■ Exercises to complete:
(A) Translate this sentence from the Pengerang passage into Spanish: "She was speaking to the press today during a media familiarisation visit to PIC."
(B) Quote the Pengerang passage starting with "The PIC sits" and going on through "and its employees.".

■ Provided passage:
* * * *
Petronas’ 300,000 barrel-per-day (bpd) refinery complex, which forms part of the US$16 billion RAPID project within the 6,242-acre PIC, was at 94% development completion, said Datin Anita Azrina Abdul Aziz, Petronas Refinery and Petrochemical Corp Sdn Bhd’s head of stakeholder, communication and risk management.

She was speaking to the press today during a media familiarisation visit to PIC.

“The refinery will cater to more mid-sour crude from the Middle East,” she said.

However, she said Petronas is “still ironing out the details” on the percentage of crude supply to be sourced from Saudi Aramco under a share purchase agreement inked in April 2017 between the two parties, as well as the pricing mechanism of the supply.

The associated steam cracker plant and petrochemical complex under RAPID — with respective annual production capacity of 3 million tonnes of feedstock and 2,640 kilotonnes of petrochemicals — were at 91% and 69% completion as at end last year.

The PIC sits in the larger, 22,000-acre Pengerang Integrated Petroleum Complex (PIPC) endorsed by the state government of Johor and the federal government. Alongside RAPID, PIC is also home to six other associated facilities, including the centralised and shared utilities and facilities for the project and its employees.

Its raw water supply project (PAMER), which channels 30 million litres per day (MLD) to the Johor state water reservoir at Sungai Lebam and another 230 MLD to the PIC — started operations in July 2016. The project included the construction of an intake station, a dam and a booster pumping station, and 88km of raw water pipelines, Anita said.

Its wholly-owned 1,220MW Pengerang Co-generation Plant (PCP) started operations in October 2017, with 400MW sold to the the national grid. “Now, we are producing just over 900MW, and we plan to increase the portion to the national grid to over 600MW [at full capacity],” said Anita.
* * * *
■ The data:
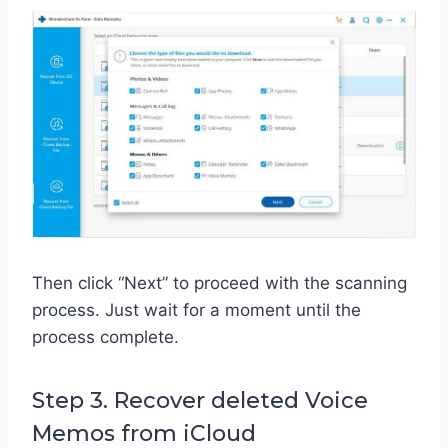
Then click “Next” to proceed with the scanning
process. Just wait for a moment until the
process complete.
Step 3. Recover deleted Voice
Memos from iCloud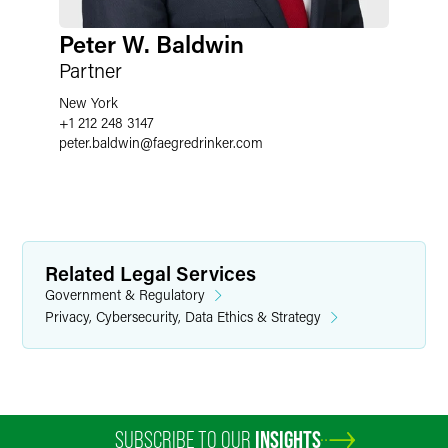
Peter W. Baldwin
Partner
New York
+1 212 248 3147
peter.baldwin
@
faegredrinker.com
Related Legal Services
Government & Regulatory
Privacy, Cybersecurity, Data Ethics & Strategy
SUBSCRIBE TO OUR
INSIGHTS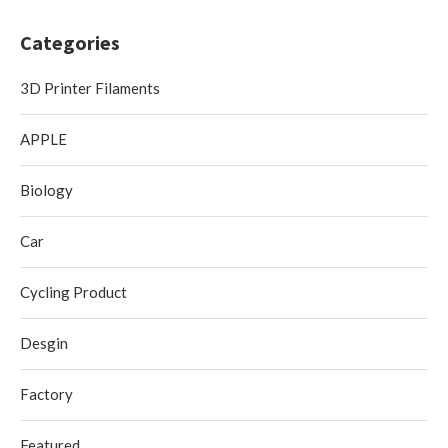
Categories
3D Printer Filaments
APPLE
Biology
Car
Cycling Product
Desgin
Factory
Featured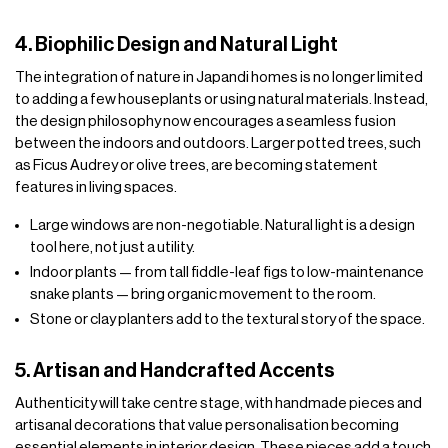
4. Biophilic Design and Natural Light
The integration of nature in Japandi homes is no longer limited
to adding a few houseplants or using natural materials. Instead,
the design philosophy now encourages a seamless fusion
between the indoors and outdoors. Larger potted trees, such
as Ficus Audrey or olive trees, are becoming statement
features in living spaces.
Large windows are non-negotiable. Natural light is a design
tool here, not just a utility.
Indoor plants — from tall fiddle-leaf figs to low-maintenance
snake plants — bring organic movement to the room.
Stone or clay planters add to the textural story of the space.
5. Artisan and Handcrafted Accents
Authenticity will take centre stage, with handmade pieces and
artisanal decorations that value personalisation becoming
essential elements in interior design. These pieces add a touch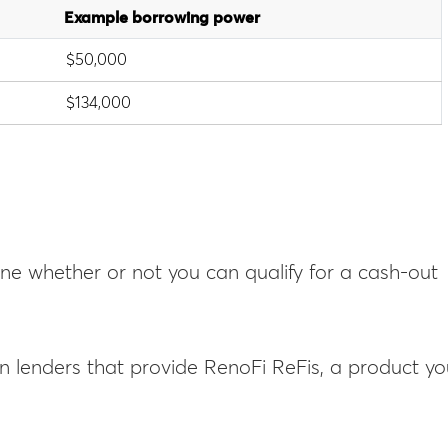
Example borrowing power
$50,000
$134,000
mine whether or not you can qualify for a cash-out
on lenders that provide RenoFi ReFis, a product y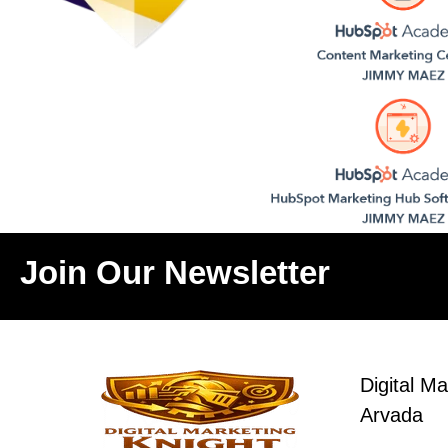
Join Our Newsletter
Digital Ma
Arvada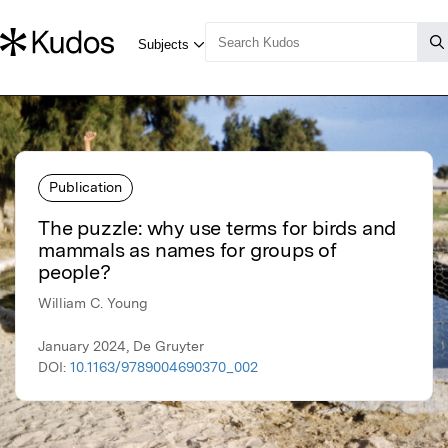
Publication
The puzzle: why use terms for birds and
mammals as names for groups of
people?
William C. Young
January 2024, De Gruyter
DOI:
10.1163/9789004690370_002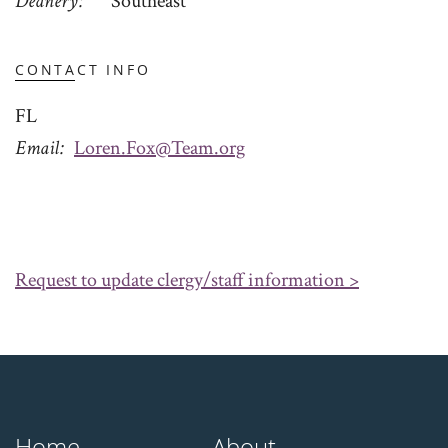
Deanery
Southeast
CONTACT INFO
FL
Email
Loren.Fox@Team.org
Request to update clergy/staff information >
Home
About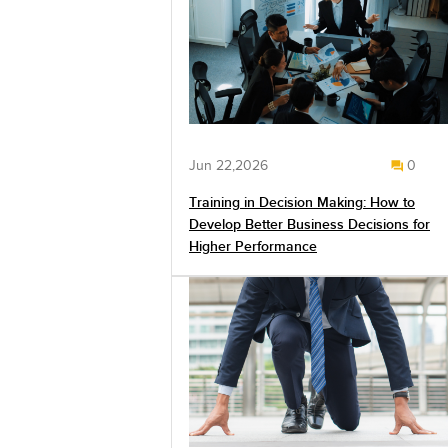
Jun 22,2026
0
Training in Decision Making: How to
Develop Better Business Decisions for
Higher Performance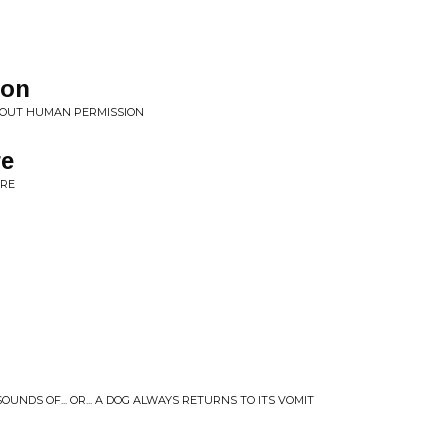
ion
HOUT HUMAN PERMISSION
re
URE
OUNDS OF... OR... A DOG ALWAYS RETURNS TO ITS VOMIT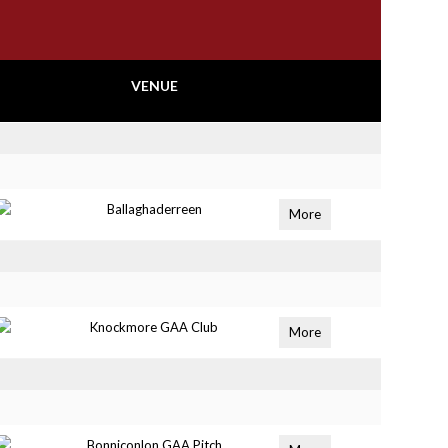
VENUE
Ballaghaderreen
More
Knockmore GAA Club
More
Bonniconlon GAA Pitch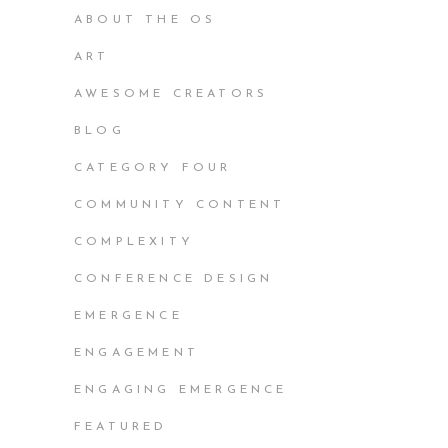
ABOUT THE OS
ART
AWESOME CREATORS
BLOG
CATEGORY FOUR
COMMUNITY CONTENT
COMPLEXITY
CONFERENCE DESIGN
EMERGENCE
ENGAGEMENT
ENGAGING EMERGENCE
FEATURED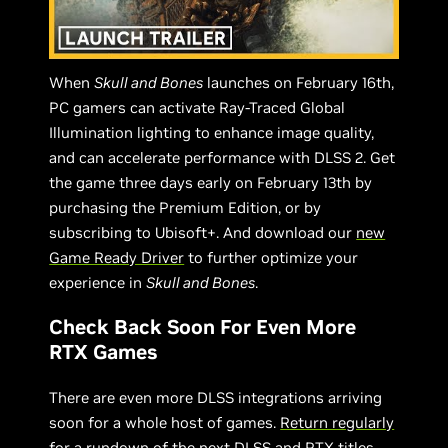
When
Skull and Bones
launches on February 16th,
PC gamers can activate Ray-Traced Global
Illumination lighting to enhance image quality,
and can accelerate performance with DLSS 2. Get
the game three days early on February 13th by
purchasing the Premium Edition, or by
subscribing to Ubisoft+. And download our
new
Game Ready Driver
to further optimize your
experience in
Skull and Bones
.
Check Back Soon For Even More
RTX Games
There are even more DLSS integrations arriving
soon for a whole host of games.
Return regularly
for a rundown of the next DLSS and RTX titles,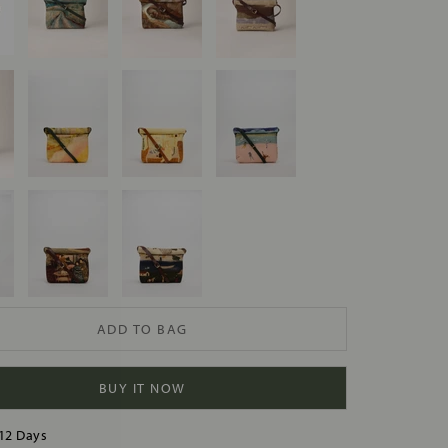
ADD TO BAG
BUY IT NOW
12 Days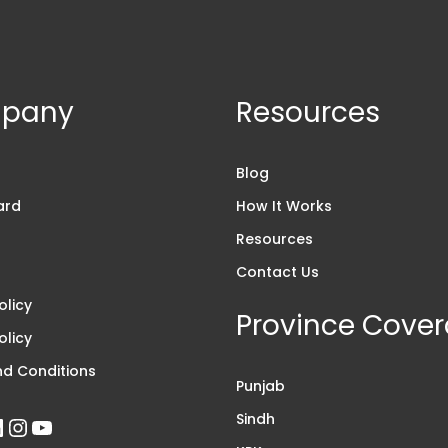
pany
Resources
s
Blog
ard
How It Works
Resources
Contact Us
olicy
Province Cove
olicy
d Conditions
Punjab
Sindh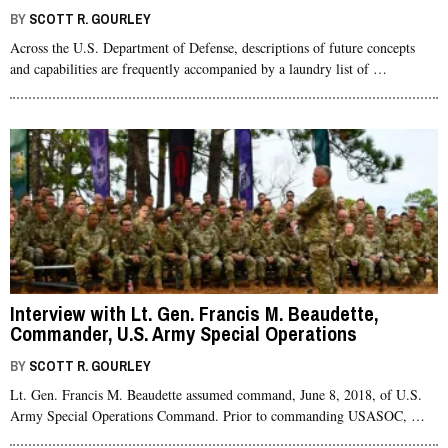
BY
SCOTT R. GOURLEY
Across the U.S. Department of Defense, descriptions of future concepts
and capabilities are frequently accompanied by a laundry list of …
Interview with Lt. Gen. Francis M. Beaudette,
Commander, U.S. Army Special Operations
Command (USASOC)
BY
SCOTT R. GOURLEY
Lt. Gen. Francis M. Beaudette assumed command, June 8, 2018, of U.S.
Army Special Operations Command. Prior to commanding USASOC, …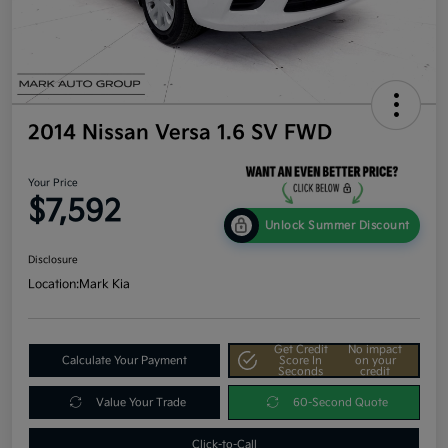
2014 Nissan Versa 1.6 SV FWD
Your Price
$7,592
Unlock Summer Discount
Disclosure
Location:
Mark Kia
Get Credit
No impact
Calculate Your Payment
Score In
on your
Seconds
credit
Value Your Trade
60-Second Quote
Click-to-Call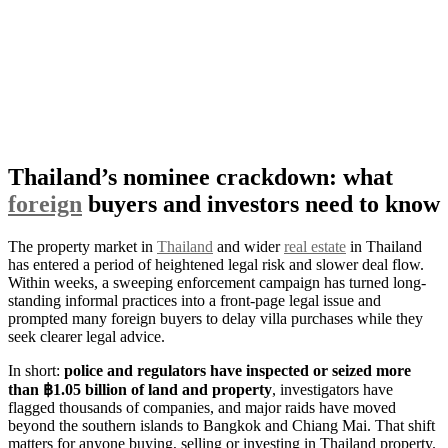
Thailand’s nominee crackdown: what
foreign
buyers and investors need to know
The property market in
Thailand
and wider
real estate
in Thailand
has entered a period of heightened legal risk and slower deal flow.
Within weeks, a sweeping enforcement campaign has turned long-
standing informal practices into a front-page legal issue and
prompted many foreign buyers to delay villa purchases while they
seek clearer legal advice.
In short:
police and regulators have inspected or seized more
than ฿1.05 billion of land and property
, investigators have
flagged thousands of companies, and major raids have moved
beyond the southern islands to Bangkok and Chiang Mai. That shift
matters for anyone buying, selling or investing in Thailand property.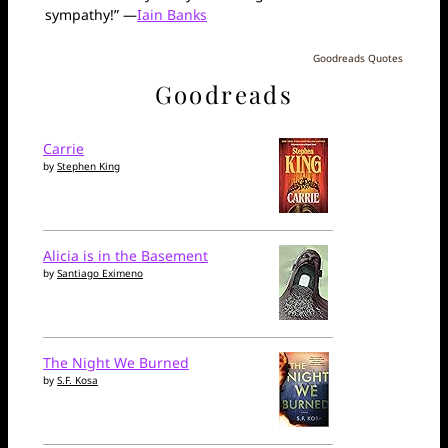
sympathy!” —
Iain Banks
Goodreads Quotes
Goodreads
Carrie
by
Stephen King
Alicia is in the Basement
by
Santiago Eximeno
The Night We Burned
by
S.F. Kosa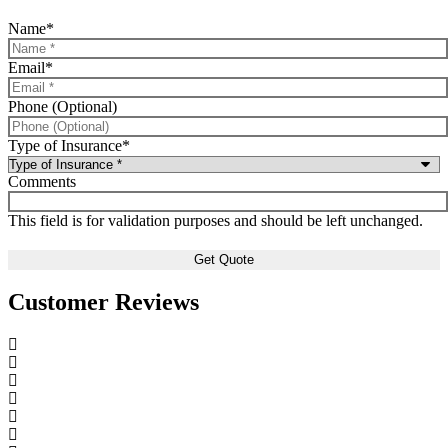
Name
*
Email
*
Phone (Optional)
Type of Insurance
*
Comments
This field is for validation purposes and should be left unchanged.
Customer Reviews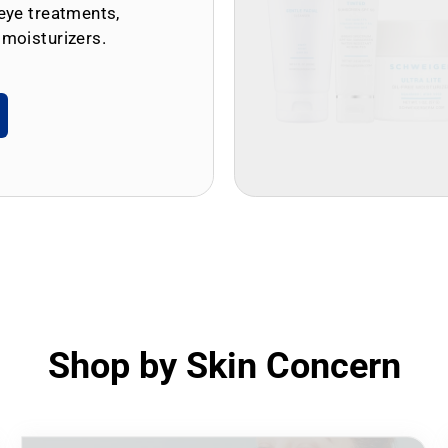
eye treatments,
 moisturizers.
Shop by Skin Concern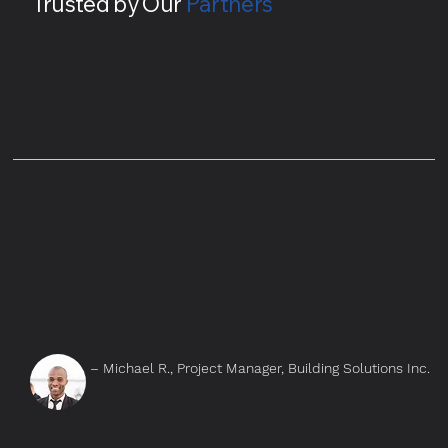
Trusted by Our
Partners
– Michael R., Project Manager, Building Solutions Inc.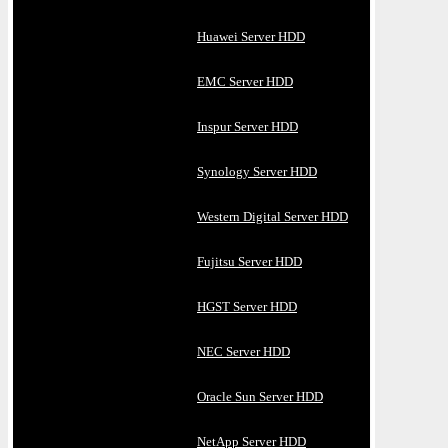
Huawei Server HDD
EMC Server HDD
Inspur Server HDD
Synology Server HDD
Western Digital Server HDD
Fujitsu Server HDD
HGST Server HDD
NEC Server HDD
Oracle Sun Server HDD
NetApp Server HDD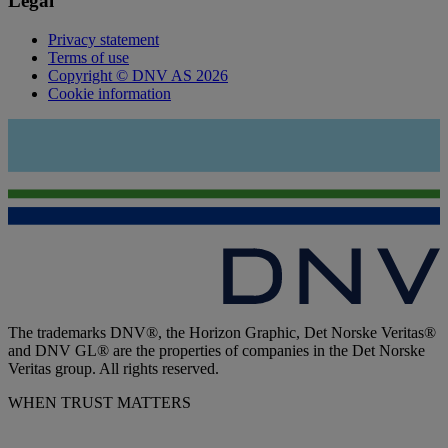
Legal
Privacy statement
Terms of use
Copyright © DNV AS 2026
Cookie information
The trademarks DNV®, the Horizon Graphic, Det Norske Veritas®
and DNV GL® are the properties of companies in the Det Norske
Veritas group. All rights reserved.
WHEN TRUST MATTERS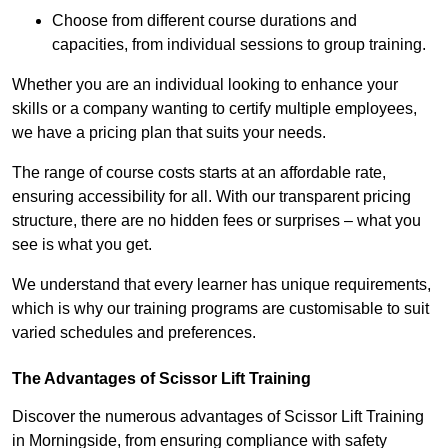
Choose from different course durations and
capacities, from individual sessions to group training.
Whether you are an individual looking to enhance your
skills or a company wanting to certify multiple employees,
we have a pricing plan that suits your needs.
The range of course costs starts at an affordable rate,
ensuring accessibility for all. With our transparent pricing
structure, there are no hidden fees or surprises – what you
see is what you get.
We understand that every learner has unique requirements,
which is why our training programs are customisable to suit
varied schedules and preferences.
The Advantages of Scissor Lift Training
Discover the numerous advantages of Scissor Lift Training
in Morningside, from ensuring compliance with safety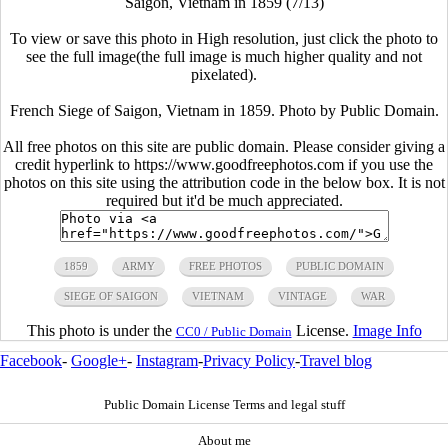
Saigon, Vietnam in 1859 (7/13)
To view or save this photo in High resolution, just click the photo to
see the full image(the full image is much higher quality and not
pixelated).
French Siege of Saigon, Vietnam in 1859. Photo by Public Domain.
All free photos on this site are public domain. Please consider giving a
credit hyperlink to https://www.goodfreephotos.com if you use the
photos on this site using the attribution code in the below box. It is not
required but it'd be much appreciated.
1859
ARMY
FREE PHOTOS
PUBLIC DOMAIN
SIEGE OF SAIGON
VIETNAM
VINTAGE
WAR
This photo is under the
License.
Image Info
CC0 / Public Domain
Facebook
-
Google+
-
Instagram
-
Privacy Policy
-
Travel blog
Public Domain License Terms and legal stuff
About me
* * * *
■ Solutions to the problems:
(A) Ella hablaba hoy con la prensa durante una visita de familiarización para medios al PIC.

(B)
The PIC sits in the larger, 22,000-acre Pengerang Integrated Petroleum Complex (PIPC) endorsed by the state government of Johor and the federal government. Alongside RAPID, PIC is also home to six other associated facilities, including the centralised and shared utilities and facilities for the project and its employees.